Тяжелая дверь мягко захлопнулась, и Пол знал теперь, что он здесь снова один и что История, где-то по другую сторону этой двери, выпустит его только тогда, когда сочтет это полезным и своевременным.
XXX
История, олицетворяемая на данном этапе жизни доктора Пола Протеуса Эдом Финнерти и преподобным Джеймсом Дж. Лэшером, выпустила Пола из камеры в старом заброшенном бомбоубежище в Айлиуме только для того, чтобы ликвидировать ущерб, который наносил его здоровью чисто животный образ жизни. Все остальные признаки жизни — крики, протесты, требования, ругань Пола — История оставляла без внимания, пока не наступило то время, которое она сочла подходящим, и, когда дверь распахнулась, Эд Финнерти препроводил Пола на первую его встречу с Обществом Заколдованных Рубашек.
Когда Пол вошел в зал заседания в другом сегменте убежища противовоздушной обороны, все поднялись с мест: Лэшер — во главе стола, Бад Колхаун, Катарина Финч, Люк Люббок, арендатор фермы Пола мистер Хэйкокс и еще человек двадцать незнакомых Полу людей.

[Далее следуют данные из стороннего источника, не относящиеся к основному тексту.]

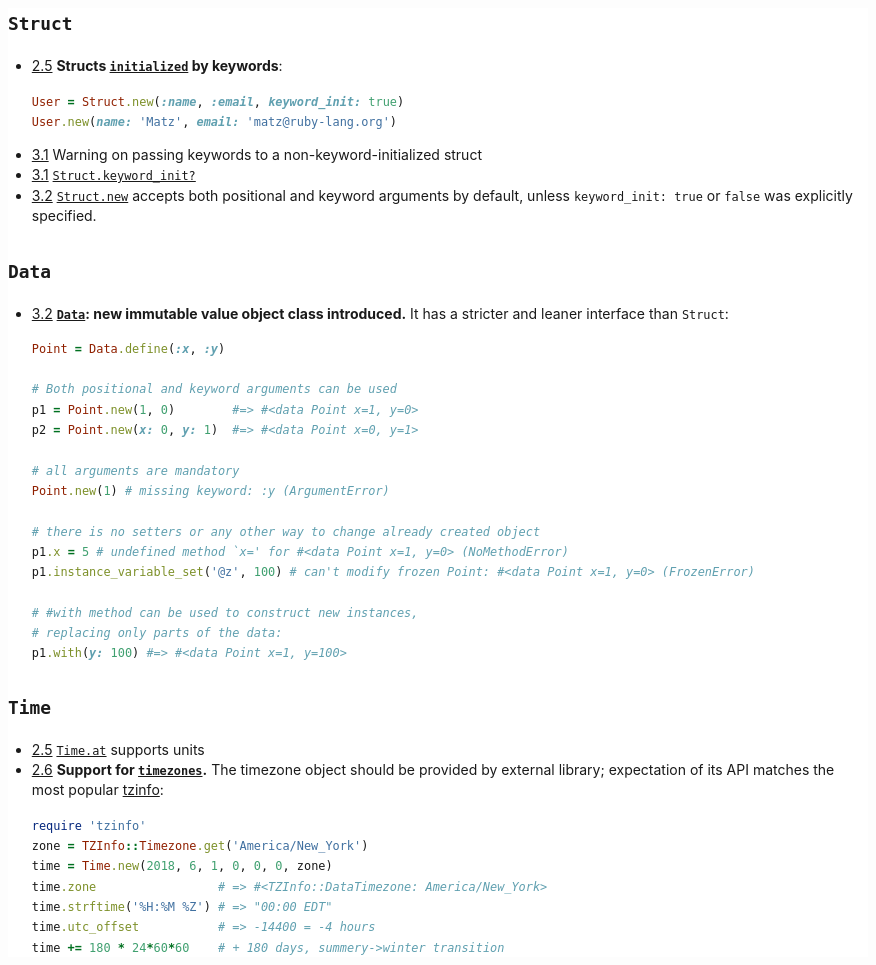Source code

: 



## `Struct`[](#struct)

* <span class="ruby-version">[2.5](2.5.md#struct-with-keyword-arguments)</span> **Structs <a class="ruby-doc" href="https://docs.ruby-lang.org/en/2.5.0/Struct.html#method-c-new"><code>initialized</code></a> by keywords**:
  ```ruby
  User = Struct.new(:name, :email, keyword_init: true)
  User.new(name: 'Matz', email: 'matz@ruby-lang.org')
  ```
* <span class="ruby-version">[3.1](3.1.md#warning-on-passing-keywords-to-a-non-keyword-initialized-struct)</span> Warning on passing keywords to a non-keyword-initialized struct
* <span class="ruby-version">[3.1](3.1.md#structclasskeyword_init)</span> <a class="ruby-doc" href="https://docs.ruby-lang.org/en/3.1/Struct.html#method-c-keyword_init-3F"><code>Struct.keyword_init?</code></a>
* <span class="ruby-version">[3.2](3.2.md#struct-can-be-initialized-by-keyword-arguments-by-default)</span> <a class="ruby-doc" href="https://docs.ruby-lang.org/en/3.2/Struct.html#method-c-new"><code>Struct.new</code></a> accepts both positional and keyword arguments by default, unless `keyword_init: true` or `false` was explicitly specified.

## `Data`[](#data)

* <span class="ruby-version">[3.2](3.2.md#data-new-immutable-value-object-class)</span> **<a class="ruby-doc" href="https://docs.ruby-lang.org/en/3.2/Data.html"><code>Data</code></a>: new immutable value object class introduced.** It has a stricter and leaner interface than `Struct`:
  ```ruby
  Point = Data.define(:x, :y)

  # Both positional and keyword arguments can be used
  p1 = Point.new(1, 0)        #=> #<data Point x=1, y=0>
  p2 = Point.new(x: 0, y: 1)  #=> #<data Point x=0, y=1>

  # all arguments are mandatory
  Point.new(1) # missing keyword: :y (ArgumentError)

  # there is no setters or any other way to change already created object
  p1.x = 5 # undefined method `x=' for #<data Point x=1, y=0> (NoMethodError)
  p1.instance_variable_set('@z', 100) # can't modify frozen Point: #<data Point x=1, y=0> (FrozenError)

  # #with method can be used to construct new instances,
  # replacing only parts of the data:
  p1.with(y: 100) #=> #<data Point x=1, y=100>
  ```

## `Time`[](#time)

* <span class="ruby-version">[2.5](2.5.md#timeat-units)</span> <a class="ruby-doc" href="https://ruby-doc.org/core-2.5.0/Time.html#method-c-at"><code>Time.at</code></a> supports units
* <span class="ruby-version">[2.6](2.6.md#time-support-for-timezones)</span> **Support for <a class="ruby-doc" href="https://ruby-doc.org/core-2.6/Time.html#class-Time-label-Timezone+argument"><code>timezones</code></a>.** The timezone object should be provided by external library; expectation of its API matches the most popular <a class="github" href="https://github.com/tzinfo/tzinfo">tzinfo</a>:
  ```ruby
  require 'tzinfo'
  zone = TZInfo::Timezone.get('America/New_York')
  time = Time.new(2018, 6, 1, 0, 0, 0, zone)
  time.zone                 # => #<TZInfo::DataTimezone: America/New_York>
  time.strftime('%H:%M %Z') # => "00:00 EDT"
  time.utc_offset           # => -14400 = -4 hours
  time += 180 * 24*60*60    # + 180 days, summery->winter transition
  ```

Это не было собрание романтических заговорщиков, присутствующие здесь люди выглядели решительными и сознающими правоту своего дела. Пол решил, что Лэшер и Финнерти сколотили людей этой группы, руководствуясь отнюдь не их талантами, а единственным соображением, что следует брать тех из проверенных лиц, кто оказался под рукой, и выбор пал, по-видимому, на наиболее интеллигентных из посетителей салуна у въезда на мост. Хотя группа эта в большинстве своем состояла из жителей Айлиума, Пол убедился, что здесь были представлены все районы страны.
Среди людей простых, средних были люди, которые как бы излучали чувство уверенности в себе и выглядели сведущими и преуспевающими, которые, по-видимому, подобно Полу, дезертировали из рядов системы, которая обращалась с ними достаточно хорошо.
По мере того как Пол изучал эти исключения, он разглядывал окружающих его членов собрания и поразился, заметив еще одно знакомое лицо — лицо профессора Людвига фон Нойманна, тщедушного старика, который некогда преподавал политические науки в Юнион—колледже в Скенектеди, пока здание отделения политических наук не было снесено и на его месте не построили новую Лабораторию Тепла и Энергии. Пол и фон Нойманн, будучи членами Айлиумского исторического общества, были немного знакомы, пока здание этого исторического общества также не было снесено и на его месте не построили Айлиумский атомный реактор.
—А вот и он, — гордо произнес Финнерти.
Пола встретили вежливыми аплодисментами. Выражение лиц аплодирующих было несколько холодноватым. Этим они как бы давали понять Полу, что он никогда не станет по-настоящему их товарищем в этом их предприятии, поскольку он не был с ними с самого начала.
Единственное исключение составляли Катарина Финч, бывший секретарь Пола, и Бад Колхаун, которые ни капельки не изменились и вели себя так же дружелюбно, как если бы они сейчас сидели в приемной кабинета Пола в старые добрые времена. Бад, как заметил Пол, легко переходил из одного положения в другое, так как был окружен защитной атмосферой своего воображения, тогда как Катарину защищала от всяческих внешних воздействий влюбленность в Бада.